**EXTRAIT CHOISI:**
════════════════
Après un an et demi de retard et de déni, la Grèce est en train de restructurer ses dettes. Ceci ne suffira pas en soi à tirer un trait sur la crise de la zone euro. La Grèce devra également réduire la taille de son secteur public, réformer son administration fiscale et prendre d’autres mesures pour moderniser son économie. Ses partenaires européens devront construire un pare-feu autour de l’Espagne et de l’Italie pour empêcher leurs marchés des capitaux et leurs économies d’être déstabilisés. Les banques qui encourent des pénalités sur leurs bilans devront être recapitalisées. Il faudra réparer les failles dans la gouvernance de la zone euro.
Cependant, la première étape indispensable est une profonde dévaluation de la dette grecque – en deçà de la moitié de sa valeur nominale. Le fardeau pour le contribuable grec sera allégé, ce qui est une condition préalable à la réduction des salaires, pensions et autres coûts et ceci est donc essentiel à la stratégie de « dévaluation interne » nécessaire pour restaurer la compétitivité grecque. Forcer les obligataires à accepter une « marge de sécurité » sur ce qu’ils vont percevoir, promet également de décourager à l’avenir les prêts imprudents aux souverains de la zone euro.
Ce qui nous amène à la question de savoir pourquoi il a fallu un an et demi aux décideurs politiques pour en arriver à ce point. La réponse est qu’il y a de fortes incitations à retarder. Le gouvernement grec, pour lequel la restructuration est un aveu d’échec, continue d’espérer que de bonnes nouvelles vont surgir comme par magie. De même, les banques françaises détenant des obligations grecques s’accrochent au moindre reste d’optimisme possible pour faire furieusement pression contre la restructuration. Les décideurs européens, quant à eux, craignent que la restructuration de la dette souveraine ne risque d’endommager le système financier et ne soit un mauvais point pour leur union monétaire.
Les incitations à retarder sont innombrables. La question est de savoir ce que l’on peut faire à leur sujet. Plutôt que de recourir chaque fois aux renflouements et au retard, n’y a-t-il pas là un moyen plus rapide et plus décisif de restructurer les dettes des souverains insolvables ?
════════════════
**ENTRÉES FOURNIES:**
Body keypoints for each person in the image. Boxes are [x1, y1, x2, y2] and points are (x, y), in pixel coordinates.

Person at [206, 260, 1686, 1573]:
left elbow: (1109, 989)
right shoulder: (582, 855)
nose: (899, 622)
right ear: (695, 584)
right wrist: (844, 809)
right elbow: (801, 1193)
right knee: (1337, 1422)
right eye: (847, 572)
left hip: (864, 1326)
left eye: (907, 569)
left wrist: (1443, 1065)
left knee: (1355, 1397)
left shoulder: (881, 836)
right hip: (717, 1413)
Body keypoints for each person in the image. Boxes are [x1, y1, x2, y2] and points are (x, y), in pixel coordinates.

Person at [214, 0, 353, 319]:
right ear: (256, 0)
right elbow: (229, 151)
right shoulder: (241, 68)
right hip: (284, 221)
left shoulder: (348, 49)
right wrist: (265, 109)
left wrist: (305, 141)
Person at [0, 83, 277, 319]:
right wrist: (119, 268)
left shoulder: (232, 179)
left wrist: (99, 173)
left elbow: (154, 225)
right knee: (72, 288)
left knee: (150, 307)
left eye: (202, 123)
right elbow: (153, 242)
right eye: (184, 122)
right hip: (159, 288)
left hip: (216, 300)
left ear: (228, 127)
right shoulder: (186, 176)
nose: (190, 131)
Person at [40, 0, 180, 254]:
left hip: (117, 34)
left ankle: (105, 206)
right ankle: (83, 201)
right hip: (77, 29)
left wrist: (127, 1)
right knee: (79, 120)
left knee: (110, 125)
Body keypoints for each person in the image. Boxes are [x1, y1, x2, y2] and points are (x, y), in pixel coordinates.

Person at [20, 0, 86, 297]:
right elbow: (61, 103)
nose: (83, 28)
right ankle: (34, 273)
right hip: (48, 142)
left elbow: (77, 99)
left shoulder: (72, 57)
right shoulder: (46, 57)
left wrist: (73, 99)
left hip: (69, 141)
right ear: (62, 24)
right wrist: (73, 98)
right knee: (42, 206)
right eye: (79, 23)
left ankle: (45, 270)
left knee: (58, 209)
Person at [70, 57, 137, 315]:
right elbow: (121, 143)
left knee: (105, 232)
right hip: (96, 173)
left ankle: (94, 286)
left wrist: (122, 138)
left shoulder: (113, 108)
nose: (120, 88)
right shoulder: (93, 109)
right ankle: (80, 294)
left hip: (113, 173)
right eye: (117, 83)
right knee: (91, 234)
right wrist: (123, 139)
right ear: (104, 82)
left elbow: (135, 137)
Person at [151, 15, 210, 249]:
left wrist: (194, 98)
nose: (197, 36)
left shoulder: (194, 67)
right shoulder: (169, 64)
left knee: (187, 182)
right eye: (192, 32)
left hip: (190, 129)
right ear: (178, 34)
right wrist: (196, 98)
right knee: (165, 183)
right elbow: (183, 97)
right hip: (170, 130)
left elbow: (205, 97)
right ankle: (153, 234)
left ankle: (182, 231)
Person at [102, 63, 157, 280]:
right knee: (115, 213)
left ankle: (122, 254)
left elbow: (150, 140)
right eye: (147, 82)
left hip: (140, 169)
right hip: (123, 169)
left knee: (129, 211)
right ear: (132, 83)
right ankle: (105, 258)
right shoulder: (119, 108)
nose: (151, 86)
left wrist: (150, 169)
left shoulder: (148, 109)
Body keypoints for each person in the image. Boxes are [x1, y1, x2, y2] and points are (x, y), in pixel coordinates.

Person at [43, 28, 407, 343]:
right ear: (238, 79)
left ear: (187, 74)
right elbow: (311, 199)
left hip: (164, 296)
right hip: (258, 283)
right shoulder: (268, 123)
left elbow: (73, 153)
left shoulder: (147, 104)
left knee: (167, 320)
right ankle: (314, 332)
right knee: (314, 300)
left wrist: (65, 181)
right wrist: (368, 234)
════════════════
**ACTION DEMANDÉE:** Pouvez-vous recopier, dans le texte sur la dette grecque, le passage qui va de « Cependant, la première » jusqu'à « souverains de la zone euro. » inclus ? Les lignes constituent un matériau à part, distinct du texte.

**SOLUTION PROPOSÉE:**
Cependant, la première étape indispensable est une profonde dévaluation de la dette grecque – en deçà de la moitié de sa valeur nominale. Le fardeau pour le contribuable grec sera allégé, ce qui est une condition préalable à la réduction des salaires, pensions et autres coûts et ceci est donc essentiel à la stratégie de « dévaluation interne » nécessaire pour restaurer la compétitivité grecque. Forcer les obligataires à accepter une « marge de sécurité » sur ce qu’ils vont percevoir, promet également de décourager à l’avenir les prêts imprudents aux souverains de la zone euro.